I know these are popular with some of the Godin fans and I agree that they do look cool. Price isn't terribly great but they don't come up all that often, so that is probably worth more on the alert


















Kijiji - Buy, Sell & Save with Canada's #1 Local Classifieds


Visit Kijiji Classifieds to buy, sell, or trade almost anything! New and used items, cars, real estate, jobs, services, vacation rentals and more virtually anywhere.




www.kijiji.ca


----------



## BlueRocker (Jan 5, 2020)

I really like these, the black on black version keeps calling my name.


----------



## aC2rs (Jul 9, 2007)

Cool guitars.
If I were in the market, for that price, I'd buy one of the new models which I prefer the configuration of.


----------



## gtrguy (Jul 6, 2006)

Funny, I remember blowing these out new for $299 with a gigbag. They were a tough sell at the time.


----------



## Shawn B. (Aug 10, 2012)

gtrguy said:


> Funny, I remember blowing these out new for $299 with a gigbag. They were a tough sell at the time.


I worked in music retail for about ten years (mid 90's to mid 2000's) and had the same experience--these were difficult to move. I always thought they were kind of cool, but I like unusual guitars.


----------



## 2manyGuitars (Jul 6, 2009)

Totally not knowing the market on these and completely ignoring the current situation regarding higher prices for used gear and just going by “I’m a dude that likes to buy cool guitars when one catches my eye”...

I’d pay $300 to $350 for one of those just to try it. Then later on, when I realize that it’s been months since I’ve touched it, I can put it on kijiji for $350 and maybe get $300 to $325 for it.


----------



## Stephenlouis (Jun 24, 2019)

2manyGuitars said:


> Totally not knowing the market on these and completely ignoring the current situation regarding higher prices for used gear and just going by “I’m a dude that likes to buy cool guitars when one catches my eye”...
> 
> I’d pay $300 to $350 for one of those just to try it. Then later on, when I realize that it’s been months since I’ve touched it, I can put it on kijiji for $350 and maybe get $300 to $325 for it.


My take exactly.


----------



## Lincoln (Jun 2, 2008)

if only it had a pick guard.......


----------



## Chito (Feb 17, 2006)

There's one in Gatineau for $450 in black.

Beautiful Godin Radiator(500 obo/trade)


----------



## 2manyGuitars (Jul 6, 2009)

Chito said:


> There's one in Gatineau for $450 in black.
> 
> Beautiful Godin Radiator(500 obo/trade)


Getting closer.
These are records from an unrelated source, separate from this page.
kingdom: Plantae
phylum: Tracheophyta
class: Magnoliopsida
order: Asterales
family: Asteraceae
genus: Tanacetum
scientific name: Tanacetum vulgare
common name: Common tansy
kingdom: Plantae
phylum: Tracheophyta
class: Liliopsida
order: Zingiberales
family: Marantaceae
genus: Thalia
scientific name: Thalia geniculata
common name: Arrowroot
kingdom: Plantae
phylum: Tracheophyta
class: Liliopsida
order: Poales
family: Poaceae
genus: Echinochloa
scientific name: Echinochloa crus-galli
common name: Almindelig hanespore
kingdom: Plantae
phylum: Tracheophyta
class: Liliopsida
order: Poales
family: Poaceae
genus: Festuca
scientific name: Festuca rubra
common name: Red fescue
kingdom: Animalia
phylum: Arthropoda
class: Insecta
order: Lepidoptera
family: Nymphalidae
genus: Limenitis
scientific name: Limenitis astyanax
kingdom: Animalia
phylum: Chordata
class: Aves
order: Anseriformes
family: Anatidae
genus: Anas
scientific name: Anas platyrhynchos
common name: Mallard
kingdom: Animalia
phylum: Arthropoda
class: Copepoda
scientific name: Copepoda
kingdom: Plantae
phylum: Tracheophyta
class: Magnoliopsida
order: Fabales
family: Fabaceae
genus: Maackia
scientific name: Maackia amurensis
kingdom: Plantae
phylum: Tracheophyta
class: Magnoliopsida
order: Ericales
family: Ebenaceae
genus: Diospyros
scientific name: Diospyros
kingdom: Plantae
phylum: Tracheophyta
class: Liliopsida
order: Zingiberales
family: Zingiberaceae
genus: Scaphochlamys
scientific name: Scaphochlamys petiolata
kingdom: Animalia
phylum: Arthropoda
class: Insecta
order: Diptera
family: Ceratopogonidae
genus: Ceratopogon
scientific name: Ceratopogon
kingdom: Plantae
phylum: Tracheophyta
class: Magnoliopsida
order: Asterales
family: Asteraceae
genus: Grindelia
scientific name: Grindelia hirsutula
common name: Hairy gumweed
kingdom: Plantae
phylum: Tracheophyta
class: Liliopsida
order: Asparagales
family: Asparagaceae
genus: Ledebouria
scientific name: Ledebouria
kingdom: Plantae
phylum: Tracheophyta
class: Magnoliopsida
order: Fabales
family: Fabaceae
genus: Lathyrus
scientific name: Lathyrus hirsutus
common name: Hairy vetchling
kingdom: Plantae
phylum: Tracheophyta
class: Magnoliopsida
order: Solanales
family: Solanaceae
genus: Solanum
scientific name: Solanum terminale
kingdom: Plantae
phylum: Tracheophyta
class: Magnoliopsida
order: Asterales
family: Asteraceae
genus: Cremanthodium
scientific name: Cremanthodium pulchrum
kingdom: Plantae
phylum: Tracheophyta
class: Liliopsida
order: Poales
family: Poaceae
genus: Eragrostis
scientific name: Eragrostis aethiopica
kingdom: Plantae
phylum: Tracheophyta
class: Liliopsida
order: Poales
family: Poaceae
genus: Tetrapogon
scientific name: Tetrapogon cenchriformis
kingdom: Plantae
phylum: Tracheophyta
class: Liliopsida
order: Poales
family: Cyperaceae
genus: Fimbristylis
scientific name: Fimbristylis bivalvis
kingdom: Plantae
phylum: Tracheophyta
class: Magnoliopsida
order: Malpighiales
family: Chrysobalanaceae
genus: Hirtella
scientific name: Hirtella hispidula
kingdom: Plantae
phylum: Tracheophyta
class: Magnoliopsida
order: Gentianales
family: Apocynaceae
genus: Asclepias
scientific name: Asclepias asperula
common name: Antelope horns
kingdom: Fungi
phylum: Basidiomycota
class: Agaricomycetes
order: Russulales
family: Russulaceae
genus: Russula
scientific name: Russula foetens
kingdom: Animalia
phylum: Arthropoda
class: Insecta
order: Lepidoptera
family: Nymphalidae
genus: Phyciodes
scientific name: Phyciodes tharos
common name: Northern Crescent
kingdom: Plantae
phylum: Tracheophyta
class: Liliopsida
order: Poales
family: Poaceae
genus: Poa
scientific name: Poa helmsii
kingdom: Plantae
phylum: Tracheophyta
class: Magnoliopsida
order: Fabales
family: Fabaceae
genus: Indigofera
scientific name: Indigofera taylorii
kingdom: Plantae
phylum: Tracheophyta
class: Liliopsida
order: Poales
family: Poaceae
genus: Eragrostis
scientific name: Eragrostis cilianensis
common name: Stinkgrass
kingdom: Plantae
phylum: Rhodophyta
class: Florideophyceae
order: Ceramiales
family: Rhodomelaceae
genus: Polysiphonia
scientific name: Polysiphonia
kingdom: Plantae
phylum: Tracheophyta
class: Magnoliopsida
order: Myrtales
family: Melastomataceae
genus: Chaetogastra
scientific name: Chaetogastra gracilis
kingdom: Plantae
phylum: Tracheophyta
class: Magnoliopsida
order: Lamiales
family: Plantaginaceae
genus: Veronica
You’d have to hit $400 before I’d start considering.
I _really_ like the look of the grey pearloid but it looks off. It’s a really flashy guitar but the plain neck and plain headstock makes it look “unbalanced”. At the very minimum, a body coloured headstock might help.


----------



## Chito (Feb 17, 2006)

2manyGuitars said:


> Getting closer. You’d have to hit $400 before I’d start considering.
> I _really_ like the look of the grey pearloid but it looks off. It’s a really flashy guitar but the plain neck and plain headstock makes it look “unbalanced”. At the very minimum, a body coloured headstock might help.


If you offer him $400 he might take it. He's already lowered the price of it. LOL


----------



## 2manyGuitars (Jul 6, 2009)

Chito said:


> If you offer him $400 he might take it. He's already lowered the price of it. LOL


Oh, I’m sure he’d probably take $400. I’m just not sure I’d pay it.


----------